---------- PROVIDED TEXT

2. Everything matters. Some people can feel overwhelmed by this way of thinking. It can be an avalanche of thoughts and considerations — overkill. Everything can become commonplace when one cannot separate the wheat from the chaff. Be your own critic. Sort out what exactly you want to express… then everything you express will matter. Whether others will make the connection is an altogether different subject.

3. Surprise and delight. This one is tricky. Find out why you paint. Painting is a great release of energy. That energy could be as simple as feeling great on a particular day. When my long-time companion dog died, I painted to release the grief, plus honor the spirit of my relationship with my dog. Was it a delight? No, but worth doing. I paint because it is worth doing.

4. Embrace resistance. This one begs the question, how? My answer is… get on with it. Mental motivation coupled with passion will equal action. Talk to yourself. Let your feelings about what is going on rise to the surface, then take action. Prepare your workspace. Lay out your paints and tools. Once I do this, I then look at the surface on which I will be painting and let things happen. Get yourself mentally prepared and then let all your feelings guide you to “do your thing.”

5. Leave your mark. Ego can get in the way of the creative process. I think most people paint and create first and foremost as a matter of self-expression. Sharing your work with friends or selling your art can be a good thing, but it should not be the impetus for being creative. What is your motive?

--------------------
---------- SUPPLIED ENTRIES

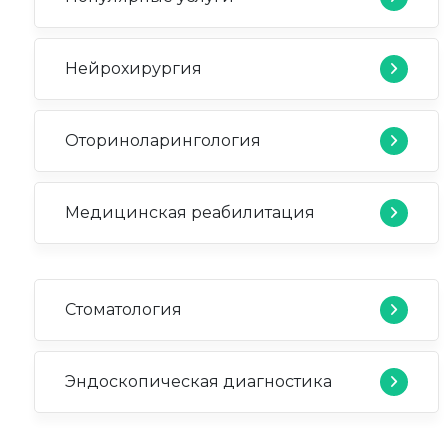
Нейрохирургия
Оториноларингология
Медицинская реабилитация
Стоматология
Эндоскопическая диагностика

--------------------

- [APPLY WHAT YOU READ]:
• A. Summarize the painting advice in two sentences.
• B. According to the painting advice, why did the writer paint after the death of a long-time companion dog?
This extracted material stands apart from the painting advice.

- [YOUR RESPONSES]:
• A. The advice urges painters to be their own critics, sort out exactly what they want to express, and find out why they paint, since painting can be worth doing even when it brings no delight. It also says to face resistance by preparing mentally and laying out the workspace, and it holds that self-expression, not sharing or selling work, should drive creativity.

• B. To release the grief and honor the spirit of the writer's relationship with the dog.